• Exercise:
Lay out all of the material below as a Markdown table with the columns Row and Line, giving each line of text its own numbered row. Skip blank lines and leave the pictures out.

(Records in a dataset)
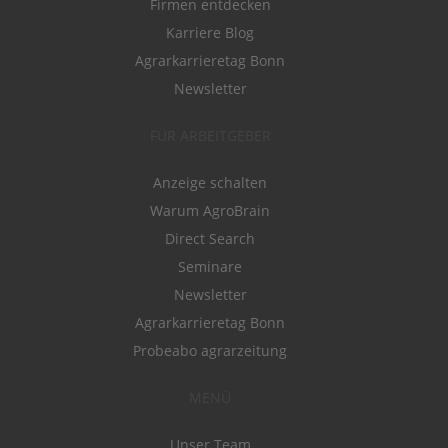
Firmen entdecken
Karriere Blog
Agrarkarrieretag Bonn
Newsletter
FÜR ARBEITGEBER
Anzeige schalten
Warum AgroBrain
Direct Search
Seminare
Newsletter
Agrarkarrieretag Bonn
Probeabo agrarzeitung
MENÜ
Unser Team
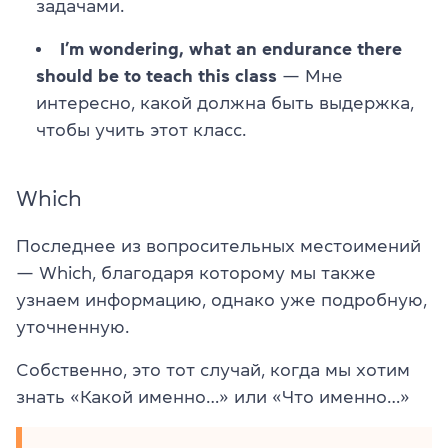
задачами.
I’m wondering, what an endurance there
should be to teach this class
— Мне
интересно, какой должна быть выдержка,
чтобы учить этот класс.
Which
Последнее из вопросительных местоимений
— Which, благодаря которому мы также
узнаем информацию, однако уже подробную,
уточненную.
Собственно, это тот случай, когда мы хотим
знать «Какой именно…» или «Что именно…»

• Solution to this problem:
| Row | Line |
|---|---|
| 1 | Firmen entdecken |
| 2 | Karriere Blog |
| 3 | Agrarkarrieretag Bonn |
| 4 | Newsletter |
| 5 | FÜR ARBEITGEBER |
| 6 | Anzeige schalten |
| 7 | Warum AgroBrain |
| 8 | Direct Search |
| 9 | Seminare |
| 10 | Newsletter |
| 11 | Agrarkarrieretag Bonn |
| 12 | Probeabo agrarzeitung |
| 13 | MENÜ |
| 14 | Unser Team |
| 15 | задачами. |
| 16 | I’m wondering, what an endurance there |
| 17 | should be to teach this class |
| 18 | — Мне |
| 19 | интересно, какой должна быть выдержка, |
| 20 | чтобы учить этот класс. |
| 21 | Which |
| 22 | Последнее из вопросительных местоимений |
| 23 | — Which, благодаря которому мы также |
| 24 | узнаем информацию, однако уже подробную, |
| 25 | уточненную. |
| 26 | Собственно, это тот случай, когда мы хотим |
| 27 | знать «Какой именно…» или «Что именно…» |